The DuckDB relation containing the data.

property schema: Schema#

The schema of the table.

set_metadata(
**options: Unpack[TableMetadataUpdate],
) None[source]#

Set one or more metadata options for this table.

Provide options as keyword arguments. Pass None as a value to remove the option from the metadata (i.e. revert it to its default).

Raises:

ValueError – If a key is read-only and cannot be set.

See also

Ducklake.set_metadata() for setting metadata options at the global or schema scope.

property tags: dict[str, str]#

The tags associated with the table.

update_column_default(
column: str,
default_value: Value | tuple[str, str] | None = None,
) None[source]#

Update the default value of a column.

The default value can be a literal value, or an expression specified as a (dialect, expression) tuple. Pass None to remove the default.

Parameters:
  • column – The column for which to change the default value.

  • default_value – The new default value.

update_column_dtype(column: str, new_dtype: DataType) None[source]#

Update the data type of the provided column.

Generally speaking, data types can only be changed via type promotion. For example, integers can be turned into larger integers.

For struct columns, updating the data type allows adding and dropping fields.

Parameters:
  • column – The column for which to change the data type.

  • new_dtype – The new data type of the column.

update_column_nullability(column: str, nullable: bool) None[source]#

Update the nullability of a column.

Parameters:
  • column – The column for which to change the nullability.

  • nullable – Whether the column should allow null values.

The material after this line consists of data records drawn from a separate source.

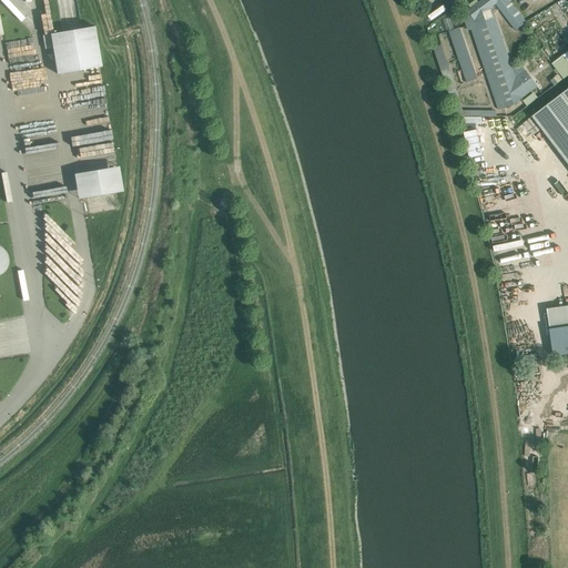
[(511,0),(482,0),(470,9),(472,10),(463,13),(468,30),(473,29),(488,75),(487,75),(498,110),(514,104),(537,87),(520,64),(513,69),(493,8),(492,7),(496,4),(516,30),(525,22),(509,2),(511,0)]
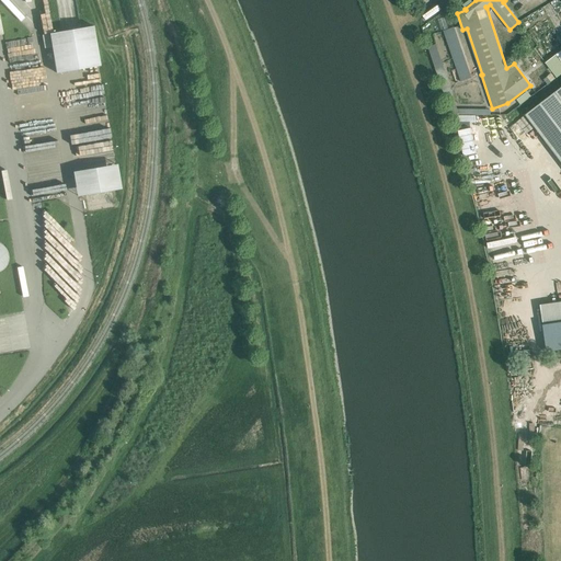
[(444,32),(461,81),(471,78),(454,29),(444,32)]
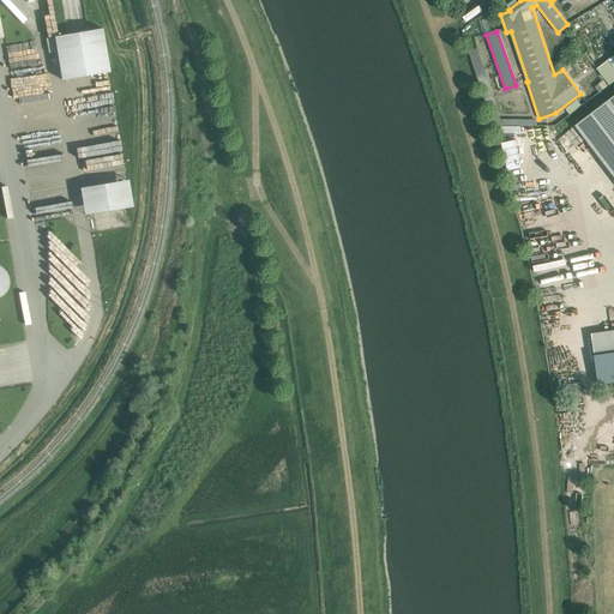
[(503,125),(477,48),(468,52),(493,125),(503,125)]
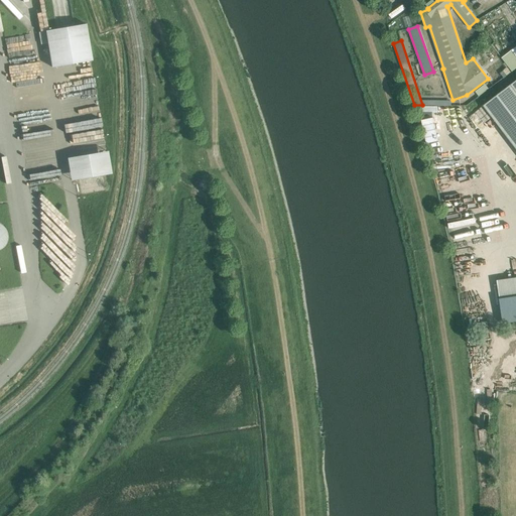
[(515,81),(484,106),(515,147),(515,81)]
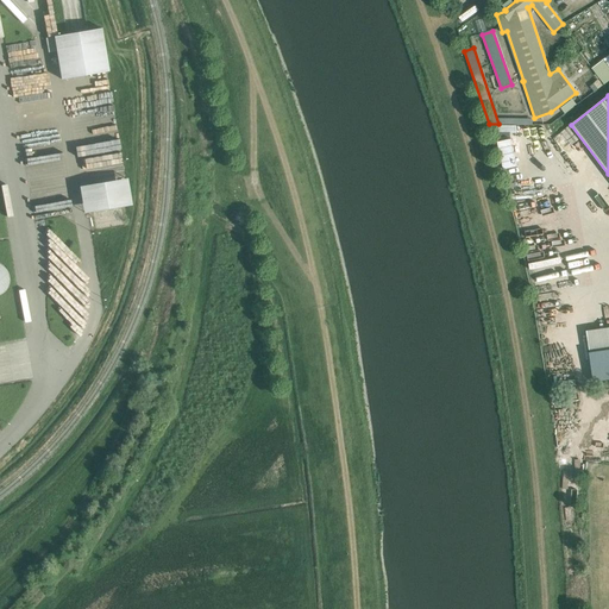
[(608,349),(590,352),(594,382),(608,378),(608,349)]
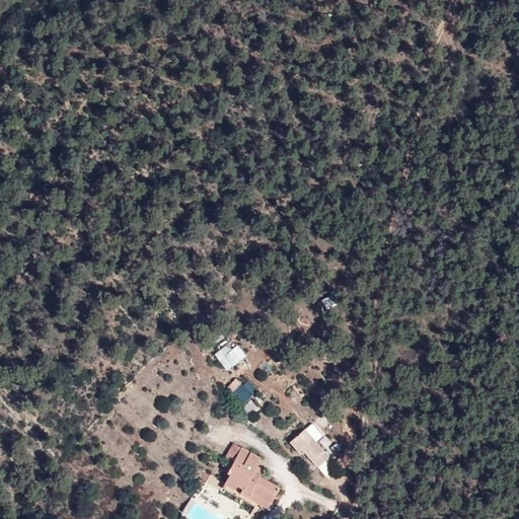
[(326,308),(338,303),(334,293),(321,298),(326,308)]
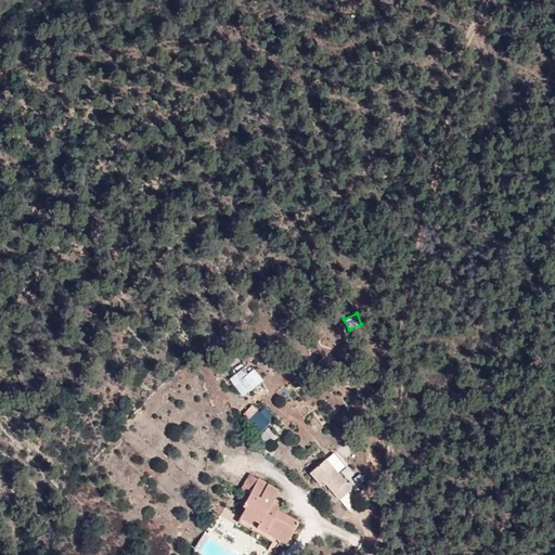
[(242,396),(259,383),(246,364),(229,377),(242,396)]
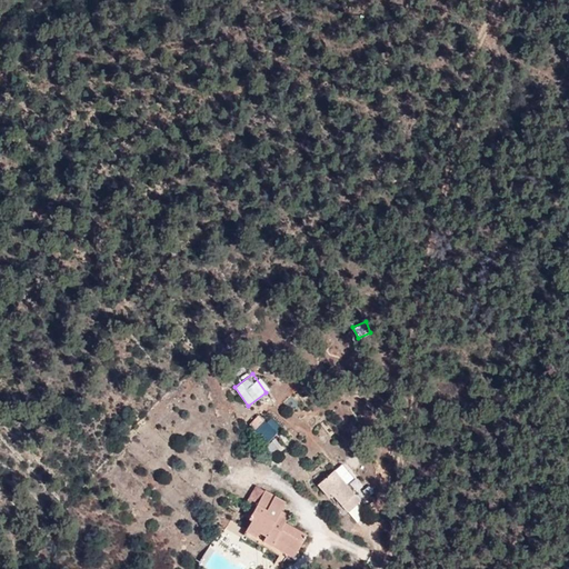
[(258,413),(249,421),(255,428),(263,419),(258,413)]
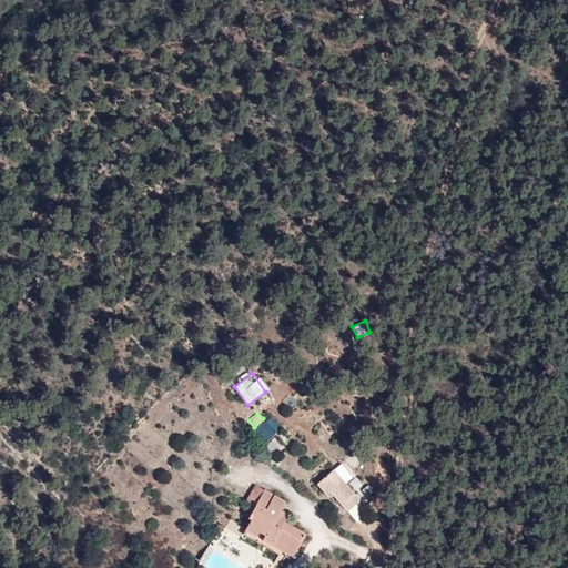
[(254,429),(266,442),(281,426),(270,414),(254,429)]
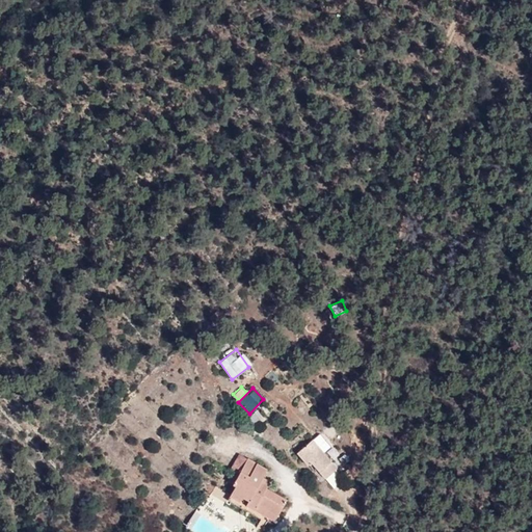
[(320,432),(297,451),(336,487),(348,478),(320,432)]
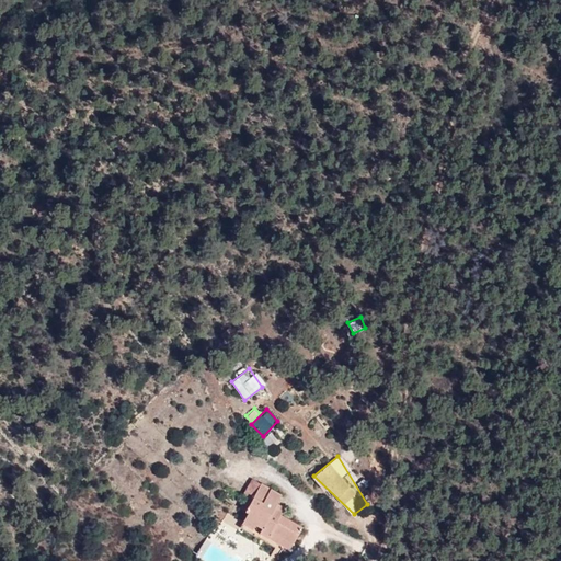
[(281,493),(261,482),(242,526),(290,548),(302,526),(281,513),(281,493)]
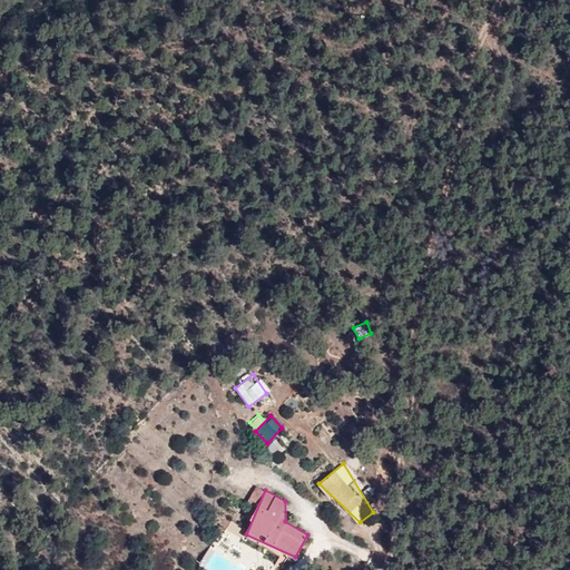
All buildings are outlined.
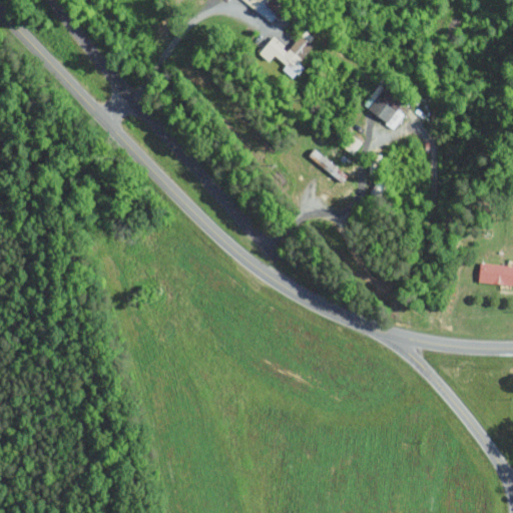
[(246,0),(245,2),(269,20),(282,4),(277,0),(246,0)]
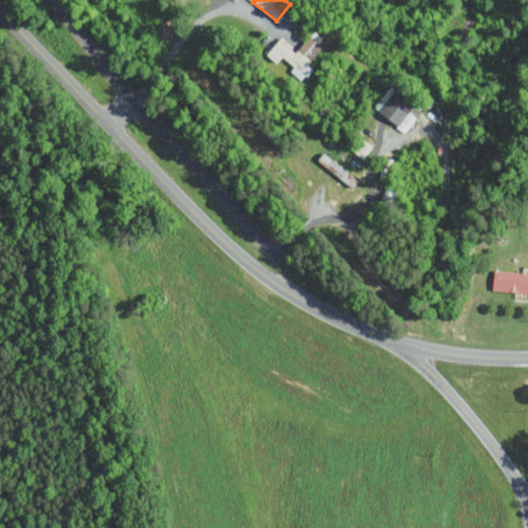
[(266,54),(276,62),(282,56),(293,66),(290,70),(301,80),(311,67),(306,63),(325,39),(314,29),(297,50),(279,36),(266,54)]
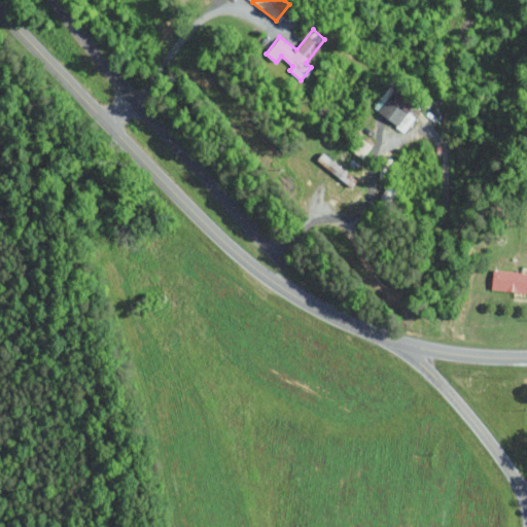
[(403,131),(413,116),(407,112),(413,103),(388,85),(372,109),(403,131)]
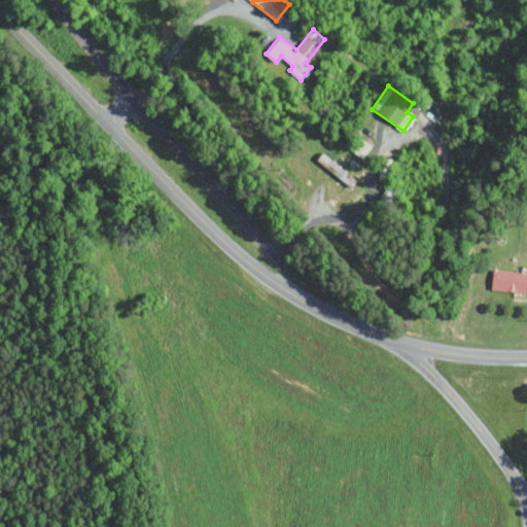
[(371,145),(361,138),(351,150),(361,157),(371,145)]
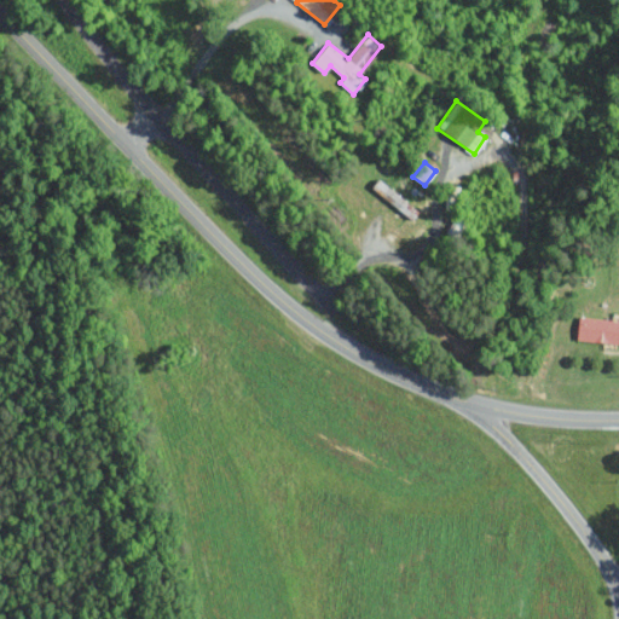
[(574,339),(617,345),(618,328),(618,320),(578,314),(574,339)]
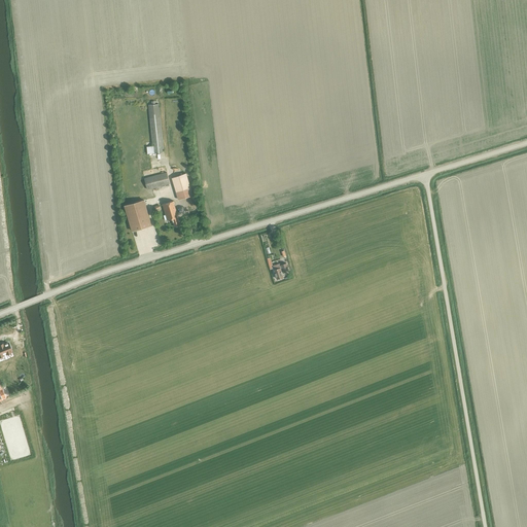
[(147,146),(148,153),(165,151),(160,103),(149,104),(153,145),(147,146)]
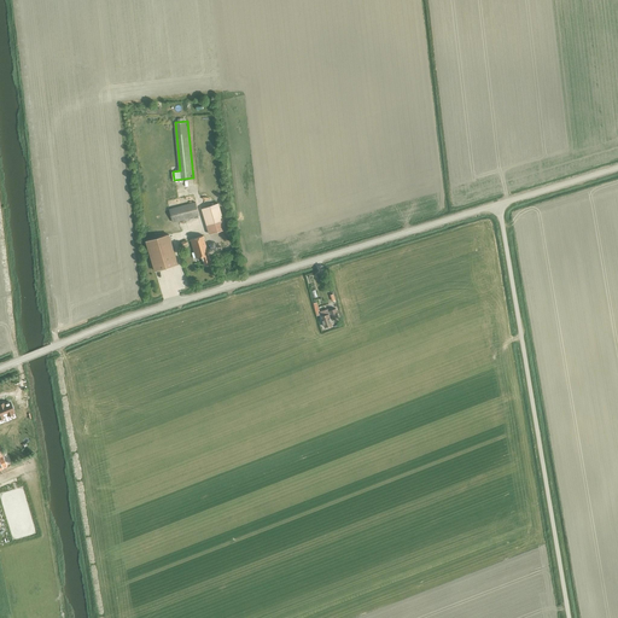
[(170,209),(174,222),(199,214),(196,202),(170,209)]
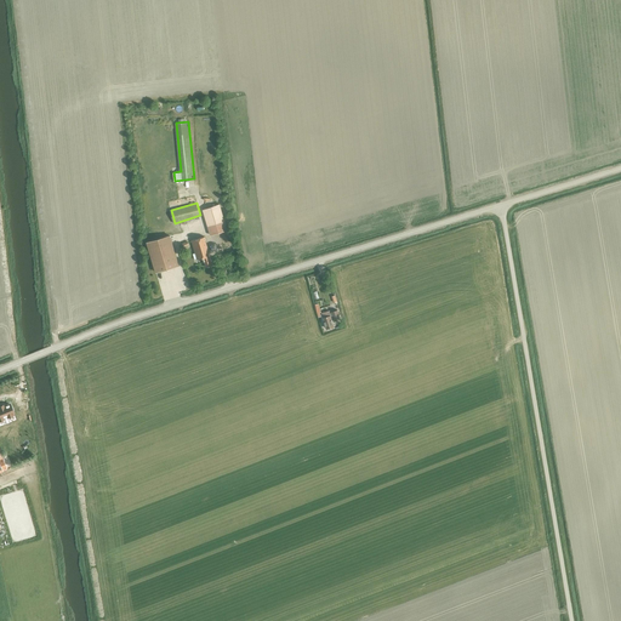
[(203,209),(210,234),(221,232),(218,222),(221,222),(216,205),(203,209)]
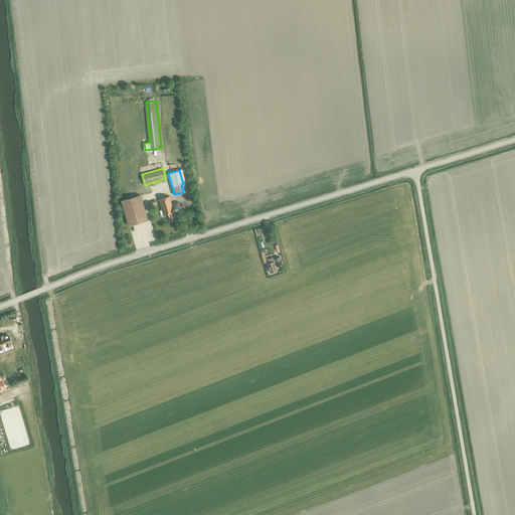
[(122,201),(129,225),(148,219),(141,195),(122,201)]
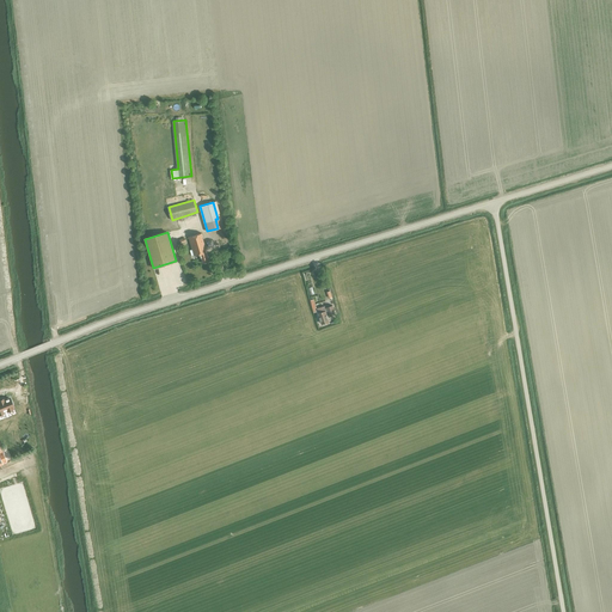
[(203,263),(210,261),(202,233),(189,237),(195,256),(201,254),(203,263)]
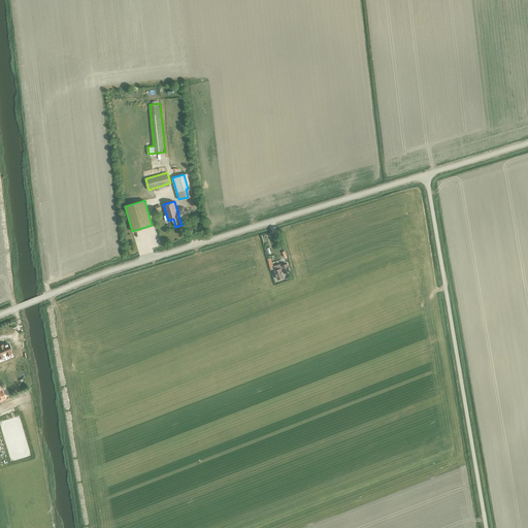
[(281,264),(273,266),(277,279),(284,277),(283,272),(284,272),(285,273),(290,271),(287,264),(282,265),(283,266),(281,266),(281,264)]
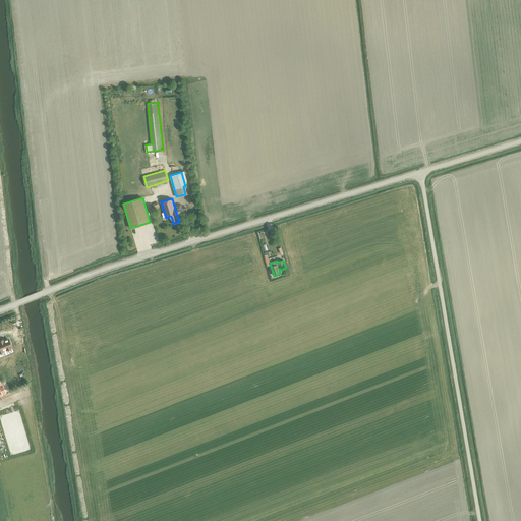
[(3,350),(6,348),(6,350),(11,348),(10,347),(11,346),(8,339),(3,341),(3,339),(0,340),(0,352),(3,351),(3,350)]
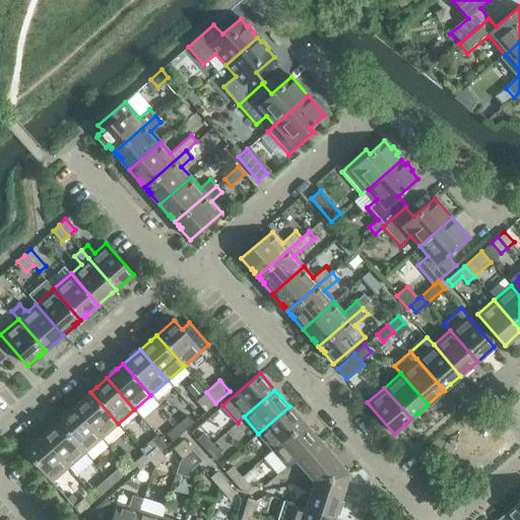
[(84,398),(74,406),(101,438),(118,424),(90,392),(84,398)]
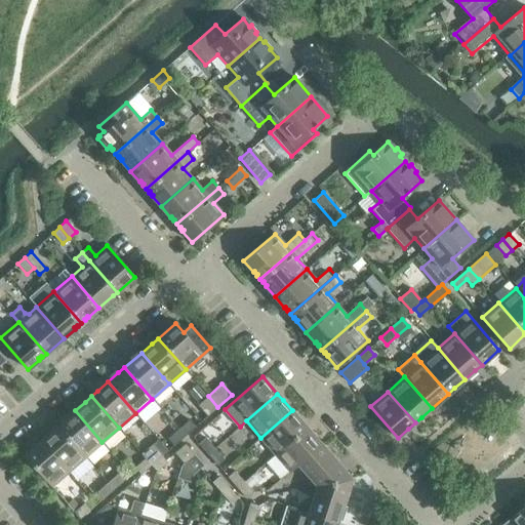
[(207,416),(217,407),(208,396),(198,405),(207,416)]
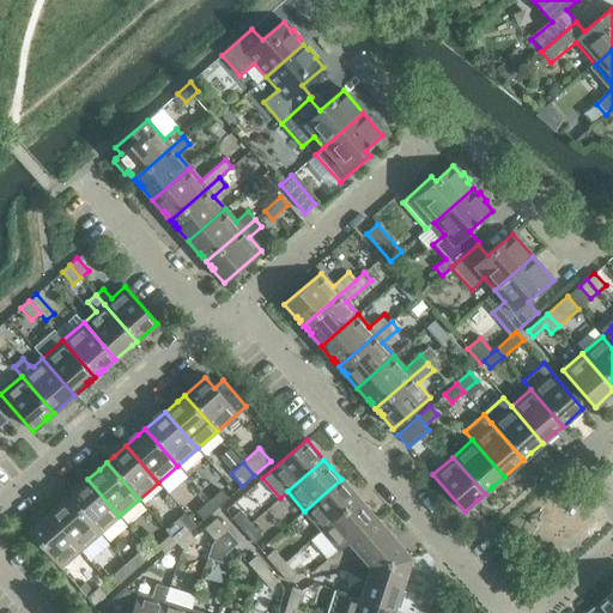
[(119,516),(87,479),(76,490),(67,497),(99,533),(119,516)]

update_partitioning(partitioning: Partitioning | None) None[source]#

Update the partitioning of this table.

Parameters:

partitioning – The new partitioning. If None is provided, the partitioning of the table is reset.

Note

This is a metadata-only operation which does not rewrite data files. As a result, queries might not be fully optimized.

update_schema(schema: Schema | Sequence[Column] | Mapping[str, DataType]) None[source]#

Update the full schema of the table.

This is a convenience function that allows to easily add and remove multiple columns as well as changing the data type of existing columns.

Parameters:

schema – The new schema of the table.

write_arrow(data: pa.Table) None[source]#

Append the provided data to the table.

Parameters:

data – The PyArrow table containing the data to append. The schema of the data must match the table’s current schema.

Note

This requires pyarrow and duckdb to be installed.